Organizers of the beleaguered Woodstock 50 took their former financial partner Dentsu Aegis Network to court, asserting that not only did Dentsu not have "the right to unilaterally cancel the festival," but that they also "illegally swept approximately $17 million from the festival bank account." Variety reports that the Supreme Court of the State of New York handed down one ruling in the festival's favor on Wednesday (5/15): Dentsu didn't have the right to cancel Woodstock, so it can go ahead as planned.

However, according to the judge, Woodstock 50 "has not met the high burden entitling it to a mandatory injunction" that would return the $17 million it claims was stolen from its accounts by Dentsu. That means the festival still has quite a bit of money to raise, and with a scheduled start date set for three months from tomorrow on August 16, it's running out of time to do so. Not to mention, permits to obtain, tickets to put on sale, infrastructure to put in place, and more.

Woodstock tweeted about the decision, writing, "judge rules Woodstock 50 Festival may go ahead as planned ! Dentsu Aegis had no right to cancel the Festival. Michael Lang thanked all the Artists and representatives for their support and looks forward to an amazing and inspiring Festival in August ."
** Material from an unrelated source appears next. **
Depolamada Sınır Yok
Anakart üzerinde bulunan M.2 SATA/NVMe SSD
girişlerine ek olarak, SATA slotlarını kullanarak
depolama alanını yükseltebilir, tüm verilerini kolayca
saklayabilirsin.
In their response to Woodstock 50's original filing, Dentsu said they pulled out of the festival because "Woodstock 50 LLC’s and Michael Lang’s misrepresentations, incompetence, and contractual breaches have made it impossible to produce a high-quality event that is safe and secure for concertgoers, artists, and staff," lawyer Marc L. Greenwald wrote. "The production company has quit, no permits have been issued, necessary roadwork has not begun, and there is no prospect for sufficient financing. As much as the parties might wish it otherwise, the festival contemplated by their agreement cannot happen and allowing it to go forward would only put the public at risk."